The Faroes are a marvelous landscape of sheer cliffs, steep, greener-than-green slopes ornamented with waterfalls, hidden lakes and majestic fjords. When our plane was descending over the archipelago to land at the airport outside of Tórshavn, the pilot announced that this was the shortest commercial runway in the world and that to stop the plane before it careened off into the surrounding water, he would be sending the engines into reverse thrust. Nothing to worry about, he said; this was simply standard operating procedure in the Faroes.
Speckled around these islands, there are, every few miles, remote hamlets and even remoter crofters’ cottages — tiny, grass-roofed affairs that seem to stand outside of time. Presented with such a building, one can imagine what life was like half a millennia ago. By contrast, there are also fabulously complex road-tunnels under the Atlantic connecting the islands. Those are a true miracle of modernity and of human ingenuity.
Unless you’re a nesting puffin, it’s a harsh, weather-beaten corner of the world. In most hamlets one can’t even find a small café; but in Tórshavn, by contrast, there are several world-class restaurants, including, improbably, a Michelin-starred eatery named Ræst, where the chef and international staff offer up a spectacular 16-course taster menu utilizing seemingly every edible sea creature, mammal and species of vegetation on the islands and in the surrounding waters.
Ræst and a handful of other upscale restaurants build off of the reputation won by Koks, the first Faroes dining establishment to gain Michelin stars and one of the reasons the islands have become something of a tourist destination in recent years. In 2022, the owners relocated their eatery to Greenland to seed that island’s even more improbable rise up the world’s culinary ranks; but their legacy remains with the proliferation of high-end restaurants in the little town.

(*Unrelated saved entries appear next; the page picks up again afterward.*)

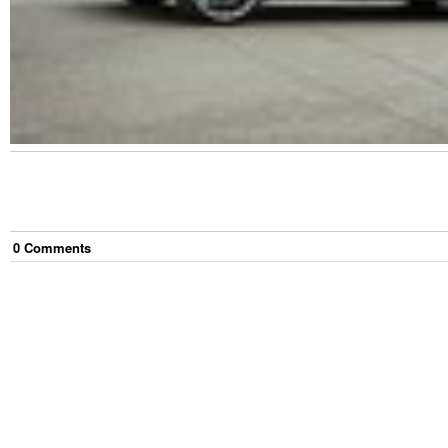
0
Comment
s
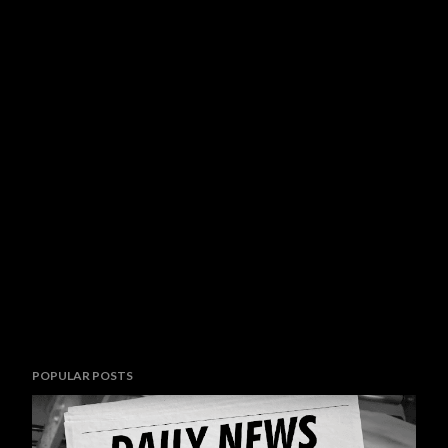
POPULAR POSTS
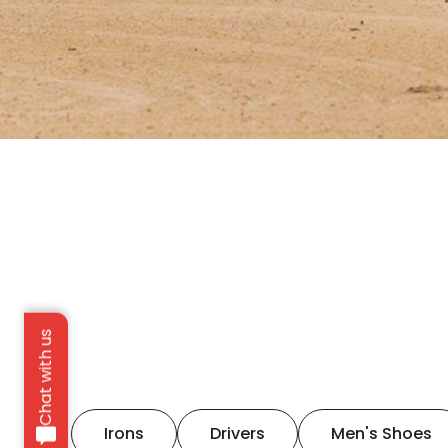
Chat with us
Irons
Drivers
Men's Shoes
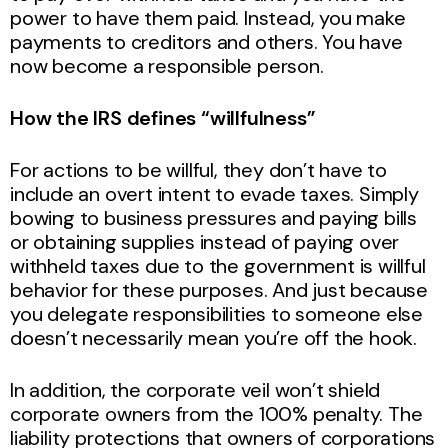
power to have them paid. Instead, you make
payments to creditors and others. You have
now become a responsible person.
How the IRS defines “willfulness”
For actions to be willful, they don’t have to
include an overt intent to evade taxes. Simply
bowing to business pressures and paying bills
or obtaining supplies instead of paying over
withheld taxes due to the government is willful
behavior for these purposes. And just because
you delegate responsibilities to someone else
doesn’t necessarily mean you’re off the hook.
In addition, the corporate veil won’t shield
corporate owners from the 100% penalty. The
liability protections that owners of corporations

There are more sheep than humans on the Faroes. The latter, 56,000 of them, speak a unique language that, despite the islands being controlled by Denmark, is more akin to Icelandic, Old Norse or Old English than it is to modern-day Danish. They live in a political world that is formally tied to Denmark. But, unlike the mother country, in theory at least, so as to preserve the uniqueness of their culture, they are not part of the European Union. (In reality, however, since they have Danish passports, and since flights from Copenhagen to Tórshavn are considered domestic flights, there may be no effective mechanism to stop the freedom of movement and of trade that defines the EU, which could be why one sees so many people from a variety of countries working the restaurant scene of Tórshavn).
In different ways, people and places survive against the odds. How and why did the original settlers of the remote Faroes sail the storm-tossed North Atlantic in search of unknown islands, only marginally capable of sustaining agriculture, to populate? Truth be told, I don’t know. In some ways, the more I travel the more I realize how little of the human story and how small a part of the collective human psyche I really understand. And that humbling realization may, ultimately, be the best reason of all to continue traveling.
I’ve taught my children this as we travel — encouraged them to be curious, to journey the road less traveled. As I write this, my son is hiking in Central Asia; my daughter has, in the past year, visited Vietnam, Hong Kong, South Korea and Japan. They have, in the best way possible, flown the nest — and while I am sad they are not traveling with me, I dance for joy when I think of what they will see and hear and experience on their own adventures in the years to come.